Song Han
Associate Professor, Director of Senior Design Program
School of Computing, University of Connecticut
Office: ITE Building 355 Email: song dot han AT uconn dot edu
Associate Editor, ACM Transactions on Cyber-Physical Systems (TCPS)
Executive Committee Member, ACM Special Interest Group on Embedded Systems (SIGBED)
Advisory Council Member, Research Directions: Cyber-Physical Systems, Cambridge University Press
Industrial Liaison, IEEE IES Technical Committee on Cloud and Wireless Systems for Industrial Applications
General Co-Chair, the 25th International Symposium on Real-Time Distributed Computing (ISORC), 2022
Research Areas: Industrial Internet-of-Things, Cyber-Physical Systems, Wireless Powered Communication, Real-Time Data Analytics and Machine Learning.
Short Bio: Dr. Song Han received his Ph.D. in Computer Science from the University of Texas at Austin in 2012 under the supervision of Prof. Aloysius K. Mok and Prof. Simon S. Lam, and he joined the faculty at the University of Connecticut in 2013. Dr. Han is now a tenured Associate Professor and Castleman Term Professor in Engineering Innovation in the Department of Computer Science and Engineering at UConn. He is also an affiliated faculty member at the UTC IASE Center, UConn InCHIP Institute, Connecticut Transportation Institute (CTI), NIA OAIC Center, NASA RETHi Institute, and DOT TIDC Center.
Dr. Han received two UConn Research Excellence Awards in 2015 and 2019, respectively, and held the James C. Browne Graduate Fellowship in 2010 and the Microelectronics and Computer Development Fellowship in 2006-2009. Dr. Han has published over 180 scholarly works, including the Outstanding Paper Award in RTSS 2019, the Best Paper Award in ICII 2018, the Best Paper Award in RTSS 2013, the Best Paper Award Nomination in EMSOFT 2018 and the Best Paper Award Nomination in RTAS 2011.
Dr.

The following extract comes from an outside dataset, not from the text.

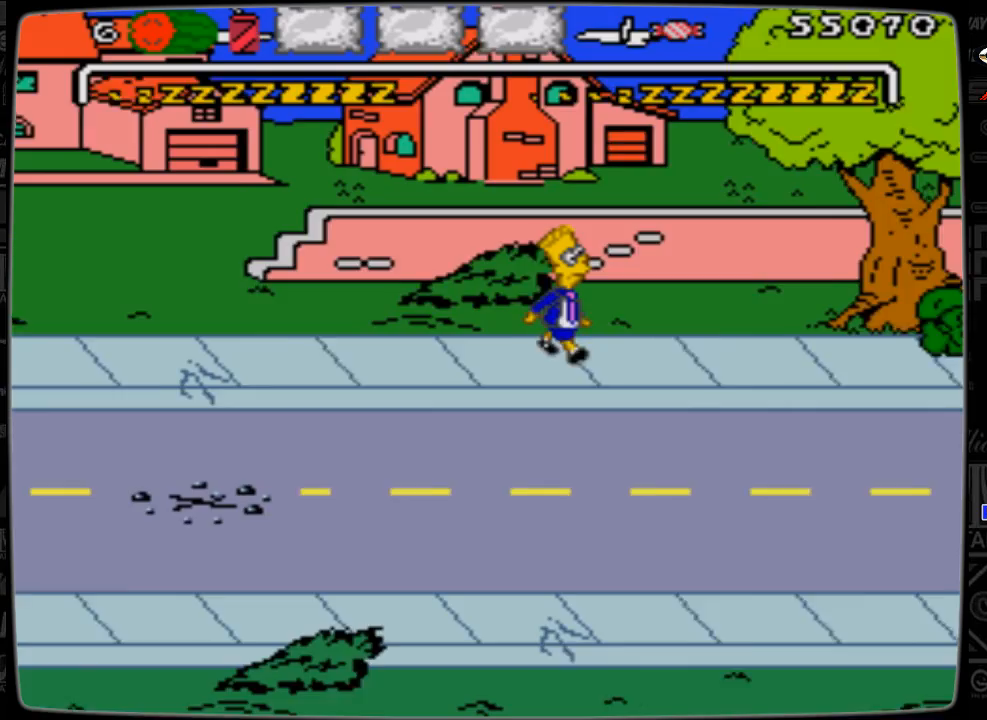
{"buttons": ["DPAD_RIGHT"], "events": []}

Han’s research is supported by National Science Foundation (NSF), National Aeronautics and Space Administration (NASA), Air Force Research Lab (AFRL), U.S. Department of Transportation (US DOT), National Institutes of Health (NIH), Department of Energy (DOE), Emerson Automation Solutions, Texas Instruments, Microsoft Research and internal grants from UConn and UConn Health Center (UCHC).